Activity -> Locate every line in the material below that contains the string "median" and copy each of those lines in full. Case counts when matching.

(Records contained in a dataset)

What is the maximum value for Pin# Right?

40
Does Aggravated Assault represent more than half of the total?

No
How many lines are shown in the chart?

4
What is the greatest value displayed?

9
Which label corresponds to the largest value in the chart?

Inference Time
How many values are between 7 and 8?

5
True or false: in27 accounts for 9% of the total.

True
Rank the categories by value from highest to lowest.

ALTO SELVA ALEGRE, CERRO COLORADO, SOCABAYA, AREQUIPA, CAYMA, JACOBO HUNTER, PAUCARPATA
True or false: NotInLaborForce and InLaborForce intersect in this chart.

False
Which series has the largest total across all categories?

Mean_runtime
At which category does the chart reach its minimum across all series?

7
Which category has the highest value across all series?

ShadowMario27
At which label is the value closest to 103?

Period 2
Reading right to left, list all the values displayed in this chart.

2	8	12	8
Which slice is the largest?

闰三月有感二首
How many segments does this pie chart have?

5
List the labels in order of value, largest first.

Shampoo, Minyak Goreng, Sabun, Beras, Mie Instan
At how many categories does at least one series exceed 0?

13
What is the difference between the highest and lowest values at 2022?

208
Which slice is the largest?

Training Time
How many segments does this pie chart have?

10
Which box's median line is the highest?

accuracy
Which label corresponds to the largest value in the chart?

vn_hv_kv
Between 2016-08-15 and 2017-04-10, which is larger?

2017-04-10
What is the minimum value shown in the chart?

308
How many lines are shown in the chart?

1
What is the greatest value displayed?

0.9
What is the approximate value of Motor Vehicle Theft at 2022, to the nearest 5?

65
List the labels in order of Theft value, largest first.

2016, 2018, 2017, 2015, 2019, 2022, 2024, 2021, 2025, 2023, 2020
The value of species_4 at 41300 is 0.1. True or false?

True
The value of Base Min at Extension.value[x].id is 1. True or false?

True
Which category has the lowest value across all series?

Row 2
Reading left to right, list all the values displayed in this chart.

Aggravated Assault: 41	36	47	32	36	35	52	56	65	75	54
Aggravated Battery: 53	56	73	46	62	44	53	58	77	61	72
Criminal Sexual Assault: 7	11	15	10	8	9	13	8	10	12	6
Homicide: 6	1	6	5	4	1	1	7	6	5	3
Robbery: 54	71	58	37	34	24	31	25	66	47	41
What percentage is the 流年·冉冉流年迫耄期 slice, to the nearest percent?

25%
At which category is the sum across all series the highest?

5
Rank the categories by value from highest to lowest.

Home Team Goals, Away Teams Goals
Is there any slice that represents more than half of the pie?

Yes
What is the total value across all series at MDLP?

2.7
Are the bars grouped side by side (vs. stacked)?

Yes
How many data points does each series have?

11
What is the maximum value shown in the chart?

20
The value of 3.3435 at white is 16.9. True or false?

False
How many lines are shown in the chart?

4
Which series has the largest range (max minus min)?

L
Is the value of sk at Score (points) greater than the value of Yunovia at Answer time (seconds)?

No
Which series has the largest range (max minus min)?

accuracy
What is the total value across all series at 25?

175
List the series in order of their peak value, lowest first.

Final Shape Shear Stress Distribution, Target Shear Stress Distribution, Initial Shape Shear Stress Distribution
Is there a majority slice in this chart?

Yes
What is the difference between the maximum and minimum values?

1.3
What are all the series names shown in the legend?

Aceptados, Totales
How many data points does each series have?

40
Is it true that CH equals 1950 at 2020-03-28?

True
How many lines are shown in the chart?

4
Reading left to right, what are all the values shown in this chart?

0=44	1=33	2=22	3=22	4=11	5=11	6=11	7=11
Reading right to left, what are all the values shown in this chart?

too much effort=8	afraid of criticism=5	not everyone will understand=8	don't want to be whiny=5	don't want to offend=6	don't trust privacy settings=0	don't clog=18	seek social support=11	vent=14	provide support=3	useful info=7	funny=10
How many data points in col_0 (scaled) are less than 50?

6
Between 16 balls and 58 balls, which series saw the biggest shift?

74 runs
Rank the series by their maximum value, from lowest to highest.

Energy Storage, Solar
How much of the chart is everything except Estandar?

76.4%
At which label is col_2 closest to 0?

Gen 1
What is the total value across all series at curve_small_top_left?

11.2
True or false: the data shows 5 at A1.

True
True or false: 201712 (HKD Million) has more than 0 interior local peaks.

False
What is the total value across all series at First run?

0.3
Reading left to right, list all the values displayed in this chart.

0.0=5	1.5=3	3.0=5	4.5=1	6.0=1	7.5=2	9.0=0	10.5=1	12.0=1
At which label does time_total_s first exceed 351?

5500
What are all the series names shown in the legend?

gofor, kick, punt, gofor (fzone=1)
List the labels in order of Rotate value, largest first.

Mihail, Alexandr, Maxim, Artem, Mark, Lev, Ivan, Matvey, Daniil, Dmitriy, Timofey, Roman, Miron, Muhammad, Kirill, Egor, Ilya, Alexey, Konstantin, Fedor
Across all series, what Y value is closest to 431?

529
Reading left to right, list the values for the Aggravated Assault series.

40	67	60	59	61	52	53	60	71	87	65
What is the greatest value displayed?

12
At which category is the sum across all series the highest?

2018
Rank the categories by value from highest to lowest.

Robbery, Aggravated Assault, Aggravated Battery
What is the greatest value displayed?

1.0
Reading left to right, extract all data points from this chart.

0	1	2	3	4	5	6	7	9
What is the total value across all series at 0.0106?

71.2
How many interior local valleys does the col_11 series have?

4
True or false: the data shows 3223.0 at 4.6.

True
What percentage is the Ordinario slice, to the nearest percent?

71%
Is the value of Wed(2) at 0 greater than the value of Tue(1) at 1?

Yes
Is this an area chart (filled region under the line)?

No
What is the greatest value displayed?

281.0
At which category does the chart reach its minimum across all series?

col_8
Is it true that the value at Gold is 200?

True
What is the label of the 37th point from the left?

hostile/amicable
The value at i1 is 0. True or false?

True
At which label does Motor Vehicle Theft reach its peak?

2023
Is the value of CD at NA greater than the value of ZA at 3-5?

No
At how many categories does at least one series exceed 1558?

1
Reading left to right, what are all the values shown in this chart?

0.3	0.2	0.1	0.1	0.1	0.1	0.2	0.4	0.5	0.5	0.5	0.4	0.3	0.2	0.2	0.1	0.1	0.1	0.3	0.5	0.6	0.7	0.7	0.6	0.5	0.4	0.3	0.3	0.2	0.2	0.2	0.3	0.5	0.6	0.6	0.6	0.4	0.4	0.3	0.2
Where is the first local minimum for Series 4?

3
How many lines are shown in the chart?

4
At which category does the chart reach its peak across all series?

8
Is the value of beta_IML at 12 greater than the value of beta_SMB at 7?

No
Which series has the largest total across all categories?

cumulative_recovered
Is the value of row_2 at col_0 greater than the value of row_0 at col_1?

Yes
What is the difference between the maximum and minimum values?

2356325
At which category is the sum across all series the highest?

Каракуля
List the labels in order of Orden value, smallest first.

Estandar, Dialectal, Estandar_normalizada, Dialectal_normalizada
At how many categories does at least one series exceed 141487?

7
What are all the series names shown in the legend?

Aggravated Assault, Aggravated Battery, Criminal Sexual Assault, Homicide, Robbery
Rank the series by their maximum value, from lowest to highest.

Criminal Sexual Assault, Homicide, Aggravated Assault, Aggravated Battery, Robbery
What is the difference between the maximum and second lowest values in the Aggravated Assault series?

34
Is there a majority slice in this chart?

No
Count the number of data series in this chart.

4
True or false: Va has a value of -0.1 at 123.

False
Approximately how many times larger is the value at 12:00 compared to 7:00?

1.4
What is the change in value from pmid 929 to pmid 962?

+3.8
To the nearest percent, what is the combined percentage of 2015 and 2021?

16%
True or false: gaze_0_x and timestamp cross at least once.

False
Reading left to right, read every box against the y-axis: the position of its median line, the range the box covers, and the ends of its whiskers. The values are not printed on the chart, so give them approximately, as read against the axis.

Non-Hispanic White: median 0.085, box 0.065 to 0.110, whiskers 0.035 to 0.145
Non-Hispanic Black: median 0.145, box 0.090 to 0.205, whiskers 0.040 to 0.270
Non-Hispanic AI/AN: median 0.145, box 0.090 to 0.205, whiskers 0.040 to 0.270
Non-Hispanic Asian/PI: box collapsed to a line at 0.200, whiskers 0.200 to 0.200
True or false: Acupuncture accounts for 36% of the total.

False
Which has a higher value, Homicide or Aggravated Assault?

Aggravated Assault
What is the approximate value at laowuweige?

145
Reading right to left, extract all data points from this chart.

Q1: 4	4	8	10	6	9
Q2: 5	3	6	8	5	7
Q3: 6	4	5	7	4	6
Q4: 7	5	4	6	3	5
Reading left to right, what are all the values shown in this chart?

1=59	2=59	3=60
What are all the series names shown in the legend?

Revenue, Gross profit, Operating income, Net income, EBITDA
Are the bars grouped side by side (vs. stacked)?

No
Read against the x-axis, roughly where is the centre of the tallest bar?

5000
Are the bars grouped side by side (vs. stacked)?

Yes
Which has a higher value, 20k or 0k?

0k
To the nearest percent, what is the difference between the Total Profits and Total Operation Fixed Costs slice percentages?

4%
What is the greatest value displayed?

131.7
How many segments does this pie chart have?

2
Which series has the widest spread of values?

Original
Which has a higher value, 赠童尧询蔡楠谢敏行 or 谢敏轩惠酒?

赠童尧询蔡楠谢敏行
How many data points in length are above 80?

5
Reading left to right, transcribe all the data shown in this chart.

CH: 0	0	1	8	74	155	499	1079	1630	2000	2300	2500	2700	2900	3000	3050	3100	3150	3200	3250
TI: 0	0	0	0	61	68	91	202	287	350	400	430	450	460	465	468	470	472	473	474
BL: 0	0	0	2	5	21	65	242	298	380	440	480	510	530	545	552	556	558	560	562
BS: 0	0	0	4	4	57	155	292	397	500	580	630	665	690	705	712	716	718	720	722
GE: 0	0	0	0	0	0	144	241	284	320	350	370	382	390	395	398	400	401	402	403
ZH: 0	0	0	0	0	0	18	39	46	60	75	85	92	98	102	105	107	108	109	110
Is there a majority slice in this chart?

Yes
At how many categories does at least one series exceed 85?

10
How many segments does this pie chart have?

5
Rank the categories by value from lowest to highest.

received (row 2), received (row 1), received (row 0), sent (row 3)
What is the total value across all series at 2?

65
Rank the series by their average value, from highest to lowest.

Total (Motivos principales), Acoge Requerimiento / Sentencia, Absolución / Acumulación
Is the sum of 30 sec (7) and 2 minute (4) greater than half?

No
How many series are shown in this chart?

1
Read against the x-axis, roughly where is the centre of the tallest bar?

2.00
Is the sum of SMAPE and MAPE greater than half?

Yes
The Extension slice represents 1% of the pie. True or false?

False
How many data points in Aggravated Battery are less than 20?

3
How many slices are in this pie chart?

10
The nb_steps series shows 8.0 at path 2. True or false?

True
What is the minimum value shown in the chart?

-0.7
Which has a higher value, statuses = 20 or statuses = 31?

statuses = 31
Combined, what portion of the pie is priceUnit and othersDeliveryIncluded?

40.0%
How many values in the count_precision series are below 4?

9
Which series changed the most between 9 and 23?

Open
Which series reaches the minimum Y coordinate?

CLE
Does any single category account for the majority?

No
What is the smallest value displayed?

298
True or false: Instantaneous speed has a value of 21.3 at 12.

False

Answer space ->
Which box's median line is the highest?
Reading left to right, read every box against the y-axis: the position of its median line, the range the box covers, and the ends of its whiskers. The values are not printed on the chart, so give them approximately, as read against the axis.
Non-Hispanic White: median 0.085, box 0.065 to 0.110, whiskers 0.035 to 0.145
Non-Hispanic Black: median 0.145, box 0.090 to 0.205, whiskers 0.040 to 0.270
Non-Hispanic AI/AN: median 0.145, box 0.090 to 0.205, whiskers 0.040 to 0.270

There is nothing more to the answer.